Her Metropolitan Opera debut in 1986 as another 'Juliette', this time in Gounod's Roméo et Juliette. By the late 1990s Gasdia increasingly devoted herself to recitals and concerts, including a 2001 US concert tour with Andrea Bocelli. Throughout the course of her career, she has worked with Claudio Scimone and I Solisti Veneti both on the concert stage and in the recording studio. In 2018 she became General Manager and Artistic Director of the opera at the Arena di Verona Festival.

==Sources==
- Bagnoli, Giorgio, The La Scala Encyclopedia of the Opera: A Complete Reference Guide (translated by Graham Fawcett), Simon & Schuster, 1993, p. 150; ISBN 0-671-87042-4
- Blum, Ronald (2001). "Andrea Bocelli Set To Tour U.S."

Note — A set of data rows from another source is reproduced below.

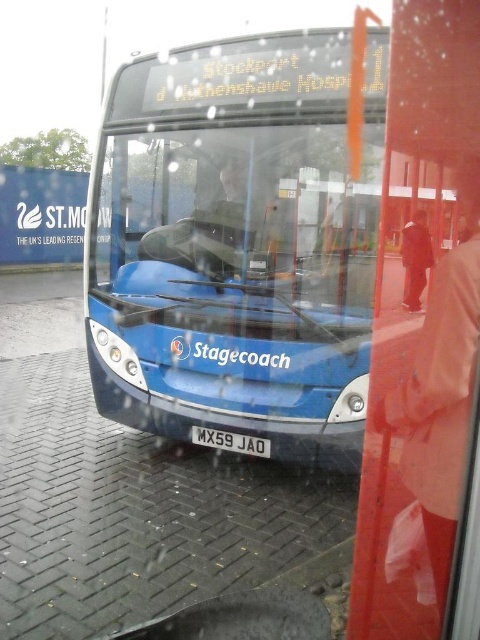
From the picture: You are standing at the bus stop and want to board the blue metallic bus at center. Given that the bus stop has a boarding area marked at point 0.5 on the coordinate system, can you determine if you are within the boarding zone?

The blue metallic bus at center is located at point 0.381 on the coordinate system, which is before the boarding area marked at 0.5. Therefore, you are not within the boarding zone yet.

You are a delivery person trying to determine if your 1.8 meters tall package can fit vertically inside the blue metallic bus at center. You notice the white plastic license plate at center. Can you estimate if the package will fit based on the height comparison?

The blue metallic bus at center is much taller than the white plastic license plate at center. Since the license plate is at the front of the bus, the bus has sufficient height to accommodate a 1.8 meters tall package vertically.

You are a passenger on the bus and want to see the destination sign above the windshield. Is the transparent glass at center blocking your view?

The transparent glass at center is at point (x=237, y=220), so it is blocking your view of the destination sign above the windshield.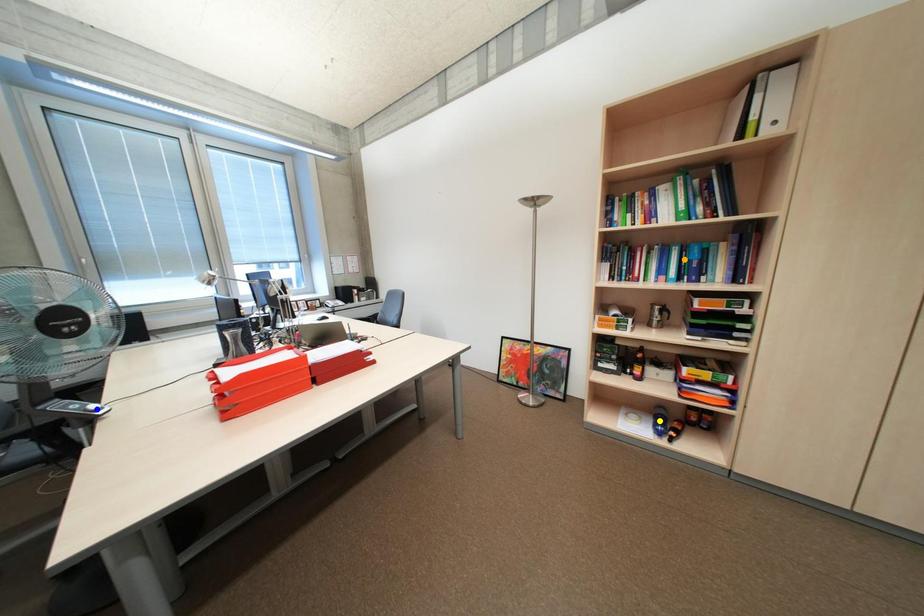
Order these from nearest to farthest:
- blue point
- yellow point
- orange point

blue point
orange point
yellow point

- Cummings, David (ed) International Who's Who in Classical Music 2003, Routledge, 2003, p. 268.
- Henahan, Donal, Philadelphia Orchestra Offers 'Rigoletto', The New York Times, 9 October 1985; accessed 14 December 2008.
- Metropolitan Opera Archives Gasdia, Cecilia (Soprano); accessed 14 December 2008.
- Von Rhein, John, "The Great Unknown", Chicago Tribune, 2 March 2008; accessed 14 December 2008.